Warum? Das ist die große Frage. Klar ist: Kaulvers hatte einen gültigen Arbeitsvertrag. Der wird durch den Auflagenkatalog der EU nicht einfach gebrochen. Bloß: Eigentlich sollte man annehmen, dass ein Staatsbanker, zumal einer, dessen Institut gerade mit Steuergeld gestützt wurde, sich solch einem Abkommen trotzdem fügt. Nicht so in diesem Fall.
Öffentliche Proteste? Blieben aus. Denn der "Gehalts-Cap" war gar nicht erst kommuniziert worden. Es fragt sich allerdings, ob sich im Bremer Milieu überhaupt jemand an der Missachtung der Vergütungsgrenze gestört hätte. Denn selbst für linke Politiker gilt Kaulvers hier als "unser Kollege aus dem Bankvorstand", wie ein Bremer Landespolitiker das ironiefrei ausdrückt.
Finanzsenatorin und Aufsichtsratschefin Linnert lässt derweil auf Anfrage ausrichten, sie halte "generell" die Vorstandsgehälter in der Bankenbranche "oftmals für zu hoch". Allerdings müsse sich das Land Bremen "in diesem Gehaltsgefüge bewegen", wenn es "gute Leute" einstellen wolle.
Diese Einlassung ist aus zweierlei Gründen bemerkenswert. Erstens ist die Annahme, dass ein langjähriger Landesbanker wie Kaulvers im Falle eines Wechsels zu einer normalen Geschäftsbank mal eben eine Millionen Euro einstreicht, "eher naiv", wie ein auf Bankvorstände spezialisierter Frankfurter Headhunter sagt. Doch davon abgesehen, zweitens: Wenn die Politik den "Gehalts-Cap" grundsätzlich gut findet - warum ignoriert sie ihn dann im Einzelfall immer wieder?

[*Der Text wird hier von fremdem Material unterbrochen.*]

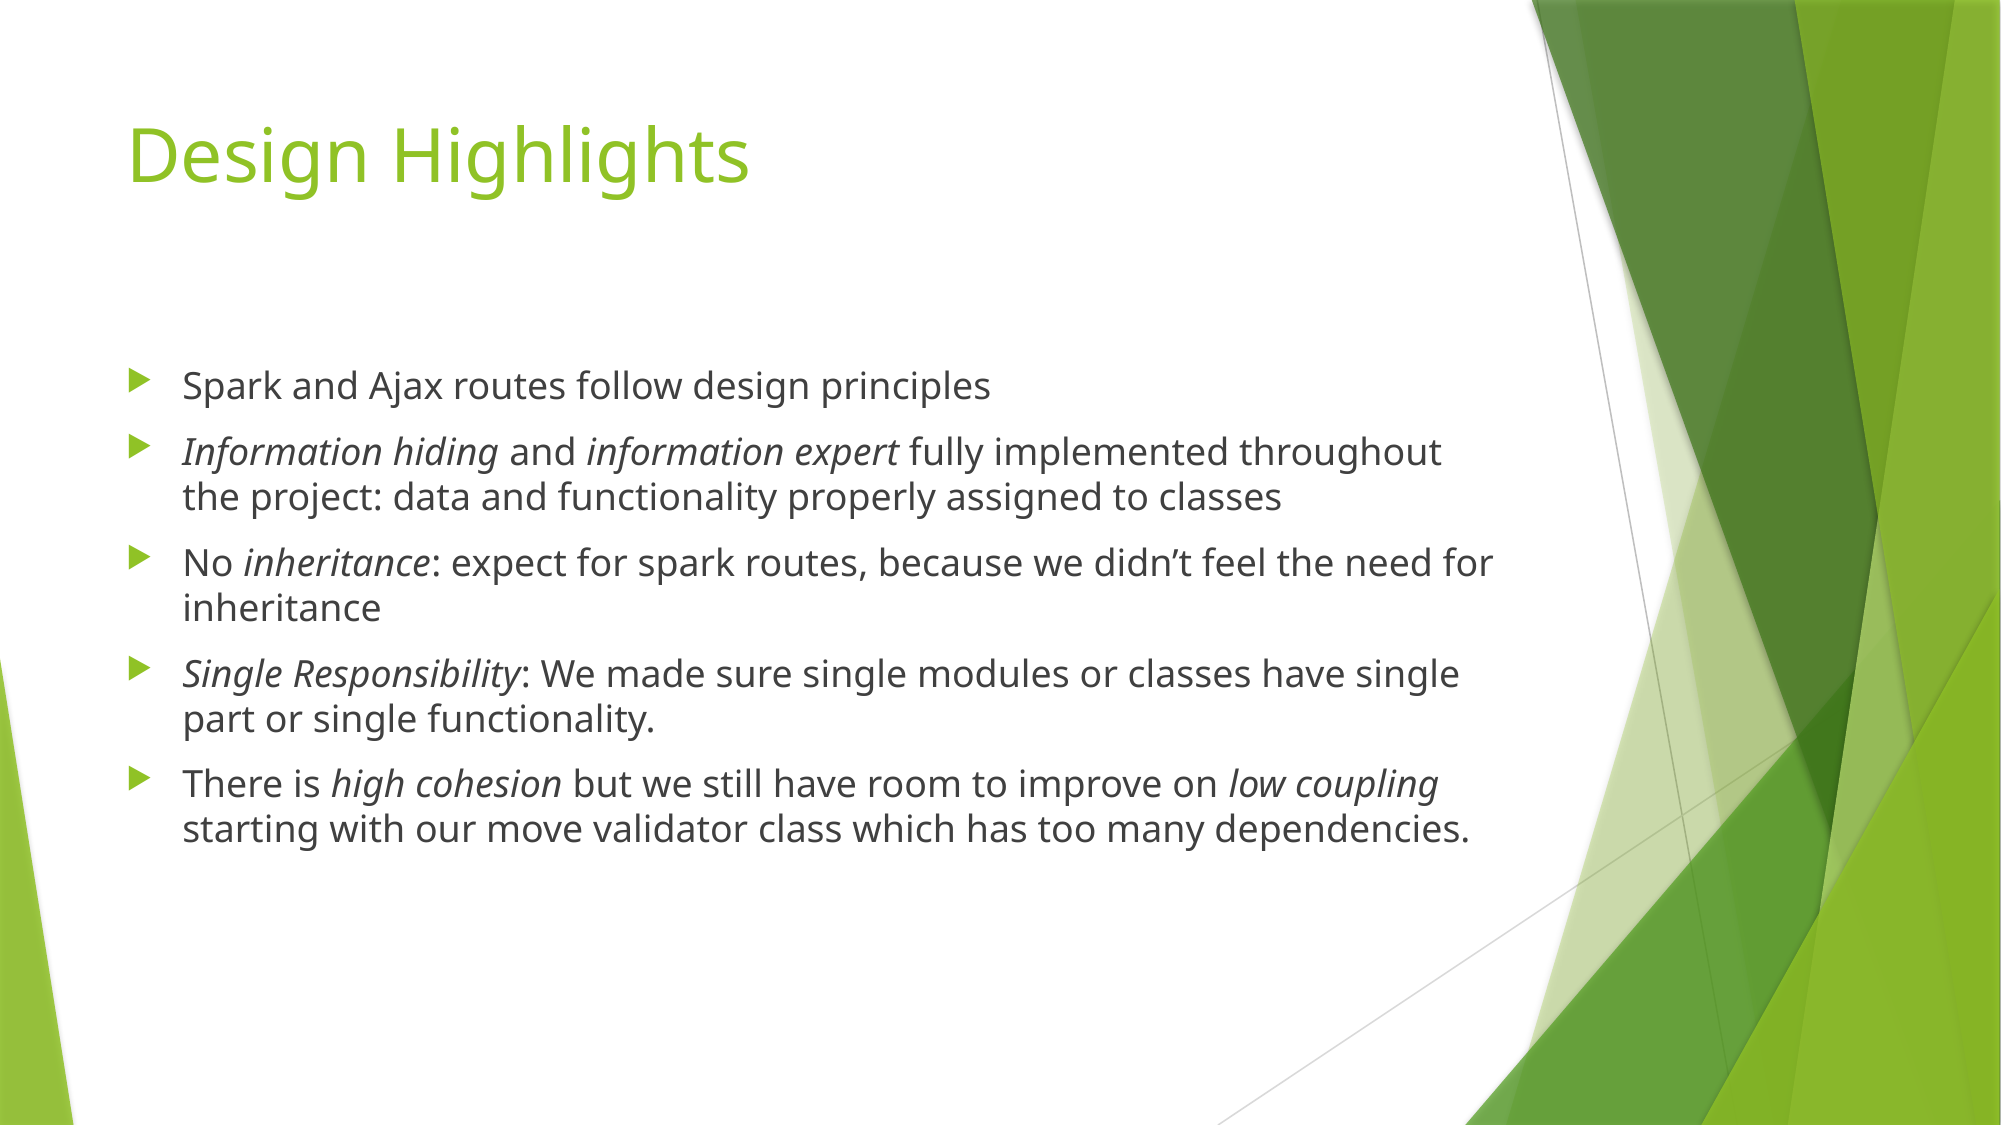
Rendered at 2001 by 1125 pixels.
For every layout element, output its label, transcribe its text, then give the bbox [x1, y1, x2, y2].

title Design Highlights [111, 99, 1522, 317]
list Spark and Ajax routes follow design principles Information hiding and information expert fully implemented throughout the project: data and functionality properly assigned to classes No inheritance: expect for spark routes, because we didn’t feel the need for inheritance Single Responsibility: We made sure single modules or classes have single part or single functionality. There is high cohesion but we still have room to improve on low coupling starting with our move validator class which has too many dependencies. [111, 354, 1522, 992]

LBBW, HSH, HRE - immer wieder wurde das Limit ignoriert
Denn das Ganze scheint System zu haben. In Baden-Württemberg hob 2009 der damalige Ministerpräsident Günther Oettinger die kurz zuvor vom Landtag verhängte 500.000-Euro-Grenze für die LBBW im Handstreich auf, um Bankchef Hans-Jörg Vetter das von ihm gewünschte Salär zu zahlen. Bei der HSH bekam Vorstandschef Dirk Jens Nonnenmacher zu seinen 500.000 Euro eine Einmalzahlung von 2,9 Millionen Euro. Eine andere Lösung fand die Bundesregierung bei der HRE: Vorstandschef Axel Wieandt akzeptierte das 500.000-Euro-Limit. Und erwarb im Gegenzug einen Anspruch auf eine jährliche Rente von fast 240.000 Euro ab dem 60. Lebensjahr.
Die offiziellen Reaktionen im "Fall Kaulvers"? Die EU-Kommission bekräftigt, dass die 500.000-Euro-Grenze existiere, teilt jedoch zugleich mit, dass sie bislang nichts zu beanstanden habe. Verstehen muss man das nicht. Die Mutter NordLB hält sich bedeckt. Ihre eigenen Vorstände hielten sich aber alle an die 500.000-Euro-Grenze, teilt sie mit.
Die Bremer Landesbank teilt mit, dass man die Bestandsverträge der eigenen Vorstände "einvernehmlich mit der EU" von der "freiwilligen Begrenzung der Vorstandsbezüge" ausgenommen habe. Zur genauen Höhe des Gehalts von Kaulvers macht die Bank keine Angaben.
Nach Veröffentlichung des Berichts ergänzte die Bremer Landesbank, sie sei nicht mit Staatsgeldern gerettet worden und nicht durch den EBA-Stresstest gefallen. Für Herrn Dr. Kaulvers gebe es keine von der EU-Kommission verhängte Bezügeobergrenze. Folglich könne es auch keine Missachtung oder Aufhebung einer solchen Obergrenze gegeben haben.